Tian Li alla Galleria dell’Accademia di Belle Arti di Roma
Figlia di una generazione che ha saputo coniugare il proprio modello estetico ad alcune linee dell’arte occidentale fino a creare un perfetto equilibrio e una sottile coesistenza delle differente, Tian Li (Beijing, 1967) è artista che plasma da tempo un percorso visivo fatto di cose semplici e preziose, dove è possibile percepire l’idea di raggiungere lo yūgen (幽玄), ovvero il fascino legato all’eleganza, il wabi (侘), la povertà inseguita, la bellezza del disadorno, la rinuncia ad ogni boria, e infine il sabi (寂), la patina che avvolge gli oggetti conferendo loro un alone di naturale seduzione.
Con una visione del mondo che mira a fermare lo sguardo sul contingente, sul transitorio, sul fuggitivo, sull’inarrestabile, Tian Li crea smottamenti temporali, slittamenti poetici che vanno oltre le cose sensibili e mostrano una realtà poetica, resa lirica da pennellate lente e cremose, da scelte cromatiche che sembrano essere piccole vie di fuga dalla distrazione che governa il presente e le sue presenze.
Le trenta opere selezionate e proposte da Yin Fu e Wang Shengwen per la sua prima personale italiana organizzata negli spazi della Galleria Colleoni dell’Accademia di Belle Arti di Roma (Yin Fu e Wang Shengwen sono due giovani curatori che da qualche anno cercano di far conoscere l’arte cinese in Italia), offrirono un percorso antologico in cui è possibile esplorare i tratti di una ricerca che parte dalla figura umana per volgerle le spalle e entrare via via in un territorio morfografico che evidenzia il potere magnetico dell’ornamento e si concentra sul paesaggio, sulla natura morta, sulla storia quotidiana. Come lingue di pittura che si elevano da un luogo che non appartiene a nessun luogo se non alla vita reale, le sue opere sono infatti racconti nostalgici del presente, atmosfere evanescenti in cui la pittura a tempera sembra accarezzare e screpolare le cose, composizioni in cui la figura umana tace per lasciare il posto a oggetti e soggetti semplici del vissuto.

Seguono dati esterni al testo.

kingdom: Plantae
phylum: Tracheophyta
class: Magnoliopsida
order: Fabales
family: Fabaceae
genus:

Se da una parte in mostra è possibile leggere in alcuni lavori come 回家的路上 / On the Way Home del 2003 e 三个塔吉克妇女 / Three Tajik Women del 2004 linee riflessive che richiamano alla memoria la forza astraente di un Piero Della Francesca o le erotiche e spericolate tensioni cromatiche di un Balthus (看巴尔蒂斯 / Balthus in My Eye del 2014 è un chiaro rimando e omaggio all’artista che ha lavorato sulla superficie della notte), nel corpus più recente tutto si fa più morbido, disteso, legato a una temperatura che sembra creare veli, sovrimpressioni, offuscamenti, lievi e felici patine che riscaldano la tela con piccole screpolature, fino a creare un’atmosfera impalpabile, lattea, argentina.
“东西”—浴具 / Bathing Necessities (2013), 塞维利亚的一天 / One Day in Seville (2014), 在芝加哥 / In Chicago (2014), 六月巴黎 / June in Paris (2014), 田园 / Countryside (2015), 陈酿二锅头 / Ageing Erguotou (2015) e 日本扇子-风神和雷神 / Japanese Fan (2017) sono soltanto alcuni dei in cui fiori, frutta, ventagli, letti screpolati dal sole, piante ornamentali o bottiglie si presentano come enigmi del tempo (a tratti surreali), come ombre e sembianze, come oggetti dai tratti sovrastorici e mentali in cui sembra risuonare la lezione metafisica di Giorgio Morandi o la potenza evocativa di de Chirico: ma tutto ben amalgamato, tutto ben combinato a motivi e gusti orientali, a memorie ataviche, a ricordi la cui sagoma si allunga sul presente per mostrare un fine e elegante scorrere del pennello.
Recuperando la vasta gamma dei generi artistici, attraversati con un gusto nostalgico che indica lontananza e sospensione, Tian Li produce piacevoli disincanti, ferite della mente, riquadri su cui fermarsi per percepire la morbidezza di una pittura (eterna e dolce come una ferita) che vuole rivelare la leggerezza della vita, la sottile linea di confine che divide – e che forse unisce – la pittura dalla poesia, la poesia dalla musica, la musica dalla voce, la voce dal suo silenzio.